Le GNL est une industrie encore récente pour le pays puisque sa première usine de liquéfaction n’a vu le jour qu’en 2009, sur l’île de Sakhaline.
En 2005, seuls 7 % des exports russes de gaz se faisaient sous forme de GNL.

YAMAL LNG, UN PROJET EMBLÉMATIQUE DU GRAND NORD RUSSE

Le pro­jet Yamal LNG, dont les parte­naires sont Novatek, Total, CNPC et Silk Road Fund, vise à dévelop­per le gigan­tesque gise­ment onshore de Tam­bey-Sud via la con­struc­tion d’une usine de liqué­fac­tion d’une capac­ité de pro­duc­tion annuelle de 16,5 mil­lions de tonnes. 

“ La mise en valeur de ces gisements représente un défi technologique inédit ”

Un pro­jet par­ti­c­ulière­ment com­plexe puisqu’il se situe dans une zone au-delà du cer­cle polaire, gelée sept à neuf mois par an, avec des tem­péra­tures qui peu­vent chuter jusqu’à – 50 °C, sans compter la longue nuit polaire d’une durée de qua­tre à cinq mois. 

Out­re le tour de force logis­tique qu’a con­sti­tué la con­struc­tion d’une instal­la­tion indus­trielle dans une zone aus­si inhos­pi­tal­ière, il a fal­lu met­tre en œuvre des tech­nolo­gies appro­priées pour pro­duire à long terme en toute sécu­rité par grand froid. 

On par­le d’hivernisation des instal­la­tions, laque­lle con­siste sché­ma­tique­ment à con­fin­er les espaces pour lim­iter les déperdi­tions de chaleur et éviter les chutes de neige sur les équipements de production. 

La con­struc­tion de l’usine s’est par ailleurs faite sur pergélisol (sols gelés en per­ma­nence).

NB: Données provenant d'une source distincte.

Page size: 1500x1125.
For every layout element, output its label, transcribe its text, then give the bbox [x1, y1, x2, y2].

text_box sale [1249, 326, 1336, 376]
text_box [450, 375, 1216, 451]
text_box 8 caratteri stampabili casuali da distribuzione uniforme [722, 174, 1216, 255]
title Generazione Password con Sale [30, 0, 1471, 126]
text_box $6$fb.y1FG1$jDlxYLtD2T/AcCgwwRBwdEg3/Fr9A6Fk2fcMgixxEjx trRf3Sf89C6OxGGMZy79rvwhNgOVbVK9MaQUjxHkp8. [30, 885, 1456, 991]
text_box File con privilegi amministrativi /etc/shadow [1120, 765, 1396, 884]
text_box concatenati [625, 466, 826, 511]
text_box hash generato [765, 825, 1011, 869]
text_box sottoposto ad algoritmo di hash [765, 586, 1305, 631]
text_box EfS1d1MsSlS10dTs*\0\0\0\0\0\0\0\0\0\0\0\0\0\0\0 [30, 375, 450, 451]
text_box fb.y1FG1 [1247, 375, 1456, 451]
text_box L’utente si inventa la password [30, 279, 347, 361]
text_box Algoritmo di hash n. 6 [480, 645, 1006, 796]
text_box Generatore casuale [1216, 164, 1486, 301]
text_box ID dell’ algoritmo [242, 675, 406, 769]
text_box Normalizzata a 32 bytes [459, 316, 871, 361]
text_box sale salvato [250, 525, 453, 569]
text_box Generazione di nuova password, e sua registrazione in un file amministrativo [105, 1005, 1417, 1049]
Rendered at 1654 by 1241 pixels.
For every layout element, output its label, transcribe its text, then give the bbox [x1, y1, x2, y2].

Cette con­trainte con­sti­tu­ait un défi majeur du fait de l’échelle inédite du pro­jet : vaste éten­due des instal­la­tions et charges extrêmes des équipements à sup­port­er (140 000 tonnes pour chaque réser­voir de stockage !). 

“ Produire à long terme en toute sécurité par grand froid ”

La solu­tion retenue a con­sisté à ancr­er des pieux de diamètre et de pro­fondeur vari­ables dans le pergélisol. Ces fon­da­tions per­me­t­tent de pal­li­er les aléas de vari­a­tions de por­tance et de vol­ume de la couche active, et assureront la sta­bil­ité de l’usine pen­dant toute la durée de vie du site, soit au moins cinquante ans. 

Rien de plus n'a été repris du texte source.